U.S. Pat. No. 4,216,275 attempts to overcome the corrosive nature of the polysulfide melt of a Na/S battery by providing a metal cell wall which is coated first with a prime coat of nickel and aluminum, and then applied on this prime coat is a coating of an alloy of chromium and at least one metal of the group of iron, cobalt and nickel.
U.S. Pat. No. 4,226,922 suggests that longevity of the cathodic current collector can be obtained if the metallic current collector has a boronized surface and an additional boron source in physical proximity to the boronized current collector surface.

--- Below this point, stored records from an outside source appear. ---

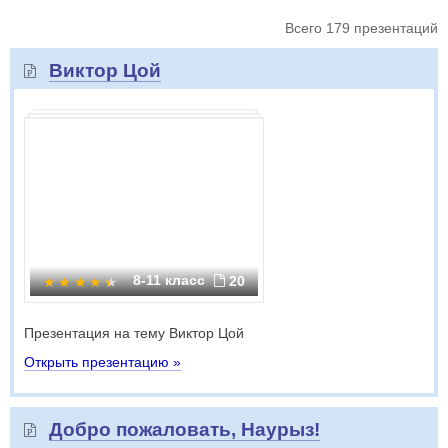
Всего 179 презентаций
Виктор Цой
8-11 класс
20
Презентация на тему Виктор Цой
Открыть презентацию »
Добро пожаловать, Наурыз!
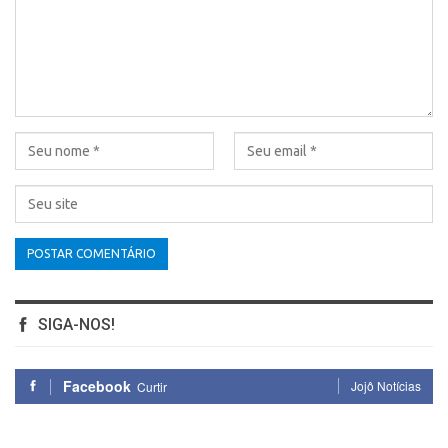
SIGA-NOS!
Facebook
Jojô Notícias
Curtir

Still another approach to forming a non-corrosive, electrically conductive component for a sodium sulfur cell is taught in U.S. Pat. No. 4,232,098. The component comprises a fiber-carbon substrate and a non-porous chromium-iron-carbon duplex alloy surface layer chemically diffusion bonded to the substrate. However, the component would be expected to have significant (series) resistance and degrade with high temperature operation.
In U.S. Pat. No. 4,248,943 a coating of chromium/chromium oxide is placed on the surfaces of the electrically conducting components of a Na/S battery to combat corrosion by molten sodium polysulfide and sulfur reactant.
In U.S. Pat. No. 4,279,943, stainless steel, fibrous or felt form, are proposed for use as a corrosion titanium nitride, graphite or carbon, especially in resistant cathodic electrode material in a Na/S battery.
Doped chromium oxide is taught in U.S. Pat. Nos. 4,456,631 and 4,456,664 to be useful as a coatings on metal or metal alloy so as to form corrosion resistant current collectors suitable for use in Na/S batteries. The patents teach lithia doped and magnesia doped chromium oxides, respectively.